University of Chicago Press, ISBN 9780226669441, May 2009

This is a collection of lectures Robert Pinsky delivered at Rice University in 2009, discussing the ways in which American small towns, symbolized by their main streets named Main Street or Broadway, have been represented in literature and the movies in the nineteenth and twentieth centuries. Mark Twain, Willa Cather, William Faulkner,  and movie directors Preston Sturges and Alfred Hitchcock are discussed.

Pinsky gives us a clear and thoughtful exposition of the ways in which the authors' perspectives on and attitude to the small towns where most of them grew up differs, as well as the perhaps surprising complexities of those small towns and life within them. It's often a surprisingly dark view that's found in their stories, showcasing the ability of American small towns to be stiflingly repressive of anything even mildly outside the mainstream, insular, conformist, banal, upholding the status quo simply because it is the status quo. Yet alongside those tendencies resides a sense of fair play, and protectiveness towards "their own." Willa Cather's Thea Kronberg can't fulfill her musical ambitions in her hometown of Moonstone, but it's in Moonstone that, child and young woman, she gets the education and training that enables her to take her first steps along that path.

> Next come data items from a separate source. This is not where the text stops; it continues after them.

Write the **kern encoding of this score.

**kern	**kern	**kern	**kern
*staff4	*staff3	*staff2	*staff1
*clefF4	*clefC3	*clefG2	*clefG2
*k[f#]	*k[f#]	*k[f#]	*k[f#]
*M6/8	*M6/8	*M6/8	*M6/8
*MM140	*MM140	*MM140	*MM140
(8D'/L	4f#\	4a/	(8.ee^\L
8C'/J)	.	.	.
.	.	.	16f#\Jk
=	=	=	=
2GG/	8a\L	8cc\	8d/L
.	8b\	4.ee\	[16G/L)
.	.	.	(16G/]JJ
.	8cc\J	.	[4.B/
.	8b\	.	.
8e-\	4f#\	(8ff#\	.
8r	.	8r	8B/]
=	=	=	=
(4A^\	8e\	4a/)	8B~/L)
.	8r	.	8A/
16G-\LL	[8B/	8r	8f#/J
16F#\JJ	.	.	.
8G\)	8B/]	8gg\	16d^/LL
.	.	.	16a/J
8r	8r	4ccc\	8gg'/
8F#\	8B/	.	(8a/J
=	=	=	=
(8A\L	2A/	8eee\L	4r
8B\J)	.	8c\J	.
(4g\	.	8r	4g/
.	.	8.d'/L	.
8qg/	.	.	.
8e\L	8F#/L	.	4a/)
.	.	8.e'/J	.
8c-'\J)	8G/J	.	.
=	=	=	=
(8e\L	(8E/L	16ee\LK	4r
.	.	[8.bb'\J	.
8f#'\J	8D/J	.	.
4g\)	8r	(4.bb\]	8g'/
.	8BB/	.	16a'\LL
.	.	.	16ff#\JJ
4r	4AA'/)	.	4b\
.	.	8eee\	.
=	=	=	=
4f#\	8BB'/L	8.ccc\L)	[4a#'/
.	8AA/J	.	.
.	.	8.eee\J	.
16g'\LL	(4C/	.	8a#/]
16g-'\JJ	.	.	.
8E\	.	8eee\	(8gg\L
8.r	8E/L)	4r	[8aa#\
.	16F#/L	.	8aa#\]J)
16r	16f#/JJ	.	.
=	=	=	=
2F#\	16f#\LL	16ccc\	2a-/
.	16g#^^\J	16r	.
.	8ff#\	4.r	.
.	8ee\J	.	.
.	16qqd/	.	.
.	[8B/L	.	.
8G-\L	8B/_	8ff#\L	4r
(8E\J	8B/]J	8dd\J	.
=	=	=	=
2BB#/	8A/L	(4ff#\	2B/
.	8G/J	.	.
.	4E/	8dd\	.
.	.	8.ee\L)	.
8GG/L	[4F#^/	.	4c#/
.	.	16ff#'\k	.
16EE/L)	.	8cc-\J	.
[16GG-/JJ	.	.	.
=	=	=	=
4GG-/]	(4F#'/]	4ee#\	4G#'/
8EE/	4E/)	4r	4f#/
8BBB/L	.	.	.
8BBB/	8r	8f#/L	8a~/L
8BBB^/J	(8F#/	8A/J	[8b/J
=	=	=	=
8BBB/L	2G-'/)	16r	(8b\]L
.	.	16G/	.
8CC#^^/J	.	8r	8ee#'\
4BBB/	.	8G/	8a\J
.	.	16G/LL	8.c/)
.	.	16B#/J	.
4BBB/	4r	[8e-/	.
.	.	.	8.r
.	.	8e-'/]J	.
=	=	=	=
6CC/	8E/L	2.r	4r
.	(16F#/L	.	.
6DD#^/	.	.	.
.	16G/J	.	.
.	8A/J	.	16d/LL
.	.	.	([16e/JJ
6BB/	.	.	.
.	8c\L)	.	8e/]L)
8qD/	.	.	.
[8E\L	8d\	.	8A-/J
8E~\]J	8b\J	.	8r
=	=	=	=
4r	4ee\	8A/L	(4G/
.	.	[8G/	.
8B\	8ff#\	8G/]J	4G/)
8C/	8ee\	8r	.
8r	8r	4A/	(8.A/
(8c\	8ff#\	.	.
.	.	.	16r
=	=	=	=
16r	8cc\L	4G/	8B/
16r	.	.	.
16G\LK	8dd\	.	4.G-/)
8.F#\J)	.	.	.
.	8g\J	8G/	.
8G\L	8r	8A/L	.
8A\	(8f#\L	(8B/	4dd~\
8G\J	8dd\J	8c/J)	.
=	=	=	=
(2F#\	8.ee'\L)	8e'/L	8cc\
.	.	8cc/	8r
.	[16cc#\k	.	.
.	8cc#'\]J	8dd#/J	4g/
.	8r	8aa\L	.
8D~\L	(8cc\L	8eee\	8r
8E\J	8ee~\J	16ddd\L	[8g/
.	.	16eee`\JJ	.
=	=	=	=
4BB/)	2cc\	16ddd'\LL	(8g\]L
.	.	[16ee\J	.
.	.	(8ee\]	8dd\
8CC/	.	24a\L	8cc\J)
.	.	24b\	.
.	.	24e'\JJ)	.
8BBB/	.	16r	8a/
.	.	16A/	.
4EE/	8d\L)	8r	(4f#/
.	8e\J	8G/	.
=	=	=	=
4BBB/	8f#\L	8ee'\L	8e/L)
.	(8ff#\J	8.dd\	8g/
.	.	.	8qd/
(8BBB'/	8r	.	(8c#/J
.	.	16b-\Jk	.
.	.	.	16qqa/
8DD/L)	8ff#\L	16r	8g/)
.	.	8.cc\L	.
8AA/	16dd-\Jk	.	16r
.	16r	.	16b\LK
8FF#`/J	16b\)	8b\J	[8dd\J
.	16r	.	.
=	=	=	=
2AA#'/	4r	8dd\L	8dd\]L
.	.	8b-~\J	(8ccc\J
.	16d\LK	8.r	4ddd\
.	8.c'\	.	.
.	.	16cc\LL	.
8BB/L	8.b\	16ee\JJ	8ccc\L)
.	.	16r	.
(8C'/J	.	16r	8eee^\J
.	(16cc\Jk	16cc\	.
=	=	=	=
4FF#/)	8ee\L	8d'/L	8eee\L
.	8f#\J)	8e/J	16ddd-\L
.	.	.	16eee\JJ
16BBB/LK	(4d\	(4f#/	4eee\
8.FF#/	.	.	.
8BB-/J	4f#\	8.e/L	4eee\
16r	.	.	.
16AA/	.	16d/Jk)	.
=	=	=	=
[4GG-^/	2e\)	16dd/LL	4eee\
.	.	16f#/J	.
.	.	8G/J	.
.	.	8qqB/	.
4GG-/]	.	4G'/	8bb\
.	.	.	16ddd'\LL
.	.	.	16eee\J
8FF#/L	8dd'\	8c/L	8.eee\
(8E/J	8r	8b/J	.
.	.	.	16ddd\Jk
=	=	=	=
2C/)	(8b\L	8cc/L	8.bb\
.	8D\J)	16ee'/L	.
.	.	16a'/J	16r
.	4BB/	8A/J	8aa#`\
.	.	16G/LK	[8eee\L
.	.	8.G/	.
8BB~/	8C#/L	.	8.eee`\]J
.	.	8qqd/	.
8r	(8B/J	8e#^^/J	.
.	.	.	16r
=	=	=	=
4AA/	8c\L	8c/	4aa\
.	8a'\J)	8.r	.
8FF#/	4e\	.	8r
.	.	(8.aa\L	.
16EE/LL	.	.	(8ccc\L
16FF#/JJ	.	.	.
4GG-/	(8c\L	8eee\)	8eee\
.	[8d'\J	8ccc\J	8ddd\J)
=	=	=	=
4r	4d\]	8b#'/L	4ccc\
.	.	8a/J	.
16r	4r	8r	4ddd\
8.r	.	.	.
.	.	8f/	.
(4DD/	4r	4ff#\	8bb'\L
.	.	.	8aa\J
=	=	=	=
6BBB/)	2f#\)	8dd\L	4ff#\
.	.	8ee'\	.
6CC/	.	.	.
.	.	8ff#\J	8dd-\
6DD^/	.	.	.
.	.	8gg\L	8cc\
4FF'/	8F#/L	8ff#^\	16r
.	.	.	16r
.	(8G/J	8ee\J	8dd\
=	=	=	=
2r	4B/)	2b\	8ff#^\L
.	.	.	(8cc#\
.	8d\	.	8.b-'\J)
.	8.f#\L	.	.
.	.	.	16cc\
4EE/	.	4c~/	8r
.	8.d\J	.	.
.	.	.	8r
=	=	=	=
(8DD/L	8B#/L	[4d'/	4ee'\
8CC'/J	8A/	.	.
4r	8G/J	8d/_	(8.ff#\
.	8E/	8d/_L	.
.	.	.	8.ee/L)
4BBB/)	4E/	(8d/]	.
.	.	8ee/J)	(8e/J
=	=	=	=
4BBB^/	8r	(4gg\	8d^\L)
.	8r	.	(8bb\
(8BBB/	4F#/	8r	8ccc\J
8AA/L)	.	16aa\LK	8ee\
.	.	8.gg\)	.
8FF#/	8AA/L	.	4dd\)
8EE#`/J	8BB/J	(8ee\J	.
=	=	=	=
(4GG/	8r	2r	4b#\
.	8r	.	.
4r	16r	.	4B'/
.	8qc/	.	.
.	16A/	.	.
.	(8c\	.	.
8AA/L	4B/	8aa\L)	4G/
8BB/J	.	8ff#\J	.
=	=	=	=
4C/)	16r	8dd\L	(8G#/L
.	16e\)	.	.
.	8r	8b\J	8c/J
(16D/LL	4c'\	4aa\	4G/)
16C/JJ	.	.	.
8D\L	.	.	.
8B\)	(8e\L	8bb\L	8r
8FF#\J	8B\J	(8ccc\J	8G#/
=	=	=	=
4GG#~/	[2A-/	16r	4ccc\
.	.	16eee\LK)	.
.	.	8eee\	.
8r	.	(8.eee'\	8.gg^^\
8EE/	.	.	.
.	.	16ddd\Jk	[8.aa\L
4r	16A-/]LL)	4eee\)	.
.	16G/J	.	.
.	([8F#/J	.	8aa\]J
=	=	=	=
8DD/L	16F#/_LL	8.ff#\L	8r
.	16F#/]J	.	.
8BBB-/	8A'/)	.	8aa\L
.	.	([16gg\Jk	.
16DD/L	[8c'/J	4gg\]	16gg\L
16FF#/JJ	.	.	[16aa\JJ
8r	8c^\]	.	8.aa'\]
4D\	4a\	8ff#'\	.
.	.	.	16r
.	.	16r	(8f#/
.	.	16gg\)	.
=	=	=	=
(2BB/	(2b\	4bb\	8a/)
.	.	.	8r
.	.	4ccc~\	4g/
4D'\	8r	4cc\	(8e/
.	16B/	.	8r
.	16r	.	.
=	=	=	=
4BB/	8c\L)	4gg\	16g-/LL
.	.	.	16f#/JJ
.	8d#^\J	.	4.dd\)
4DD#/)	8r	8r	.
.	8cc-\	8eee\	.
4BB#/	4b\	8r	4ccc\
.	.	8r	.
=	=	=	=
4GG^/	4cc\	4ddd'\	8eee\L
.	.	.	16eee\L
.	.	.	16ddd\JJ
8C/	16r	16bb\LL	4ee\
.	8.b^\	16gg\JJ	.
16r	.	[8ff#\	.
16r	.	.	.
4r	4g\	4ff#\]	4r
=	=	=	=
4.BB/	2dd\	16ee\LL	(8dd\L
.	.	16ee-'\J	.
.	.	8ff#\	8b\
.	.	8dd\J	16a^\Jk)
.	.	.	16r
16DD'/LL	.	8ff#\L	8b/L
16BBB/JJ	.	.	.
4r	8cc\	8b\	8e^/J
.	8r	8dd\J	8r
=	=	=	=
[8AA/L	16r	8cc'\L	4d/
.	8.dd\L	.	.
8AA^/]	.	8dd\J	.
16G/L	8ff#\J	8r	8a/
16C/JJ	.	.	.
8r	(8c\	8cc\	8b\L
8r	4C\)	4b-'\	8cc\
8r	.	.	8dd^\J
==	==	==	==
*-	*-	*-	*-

It's an interesting and multi-layered look at the American small town in American literature, both the good and the bad.

Recommended.

I received this book free as part of the University of Chicago's "one free ebook a month" program.

The Physick Book of Deliverance Dane, by Katherine Howe (author), Katherine Kellgren (reader)


Voice, ISBN 9781401395155, April 2010

In the early summer of 1991, Connie Goodwin has just moved into a critical phase of her Ph.D studies at Harvard, approved for candidacy and needing to choose her dissertation topic, when her mother asks her to move into her grandmother's old house in Salem, and get it fixed up and ready for sale. This is even more challenging than might be anticipated, because the house has been empty and neglected since her grandmother Sophie died in the 1970s, and it hadn't been fully modernized even then. Connie's feeling a bit used, especially when she finds the house almost completely hidden behind its overgrown garden--but unexpectedly, she finds herself surprisingly comfortable in the old house.

And among the old books and papers her grandmother left behind, she finds a lead for a possible topic for her dissertation: a previously unrecorded Salem witch, Deliverance Dane, and a hint that she owned a Physick Book, a book of spells and potions.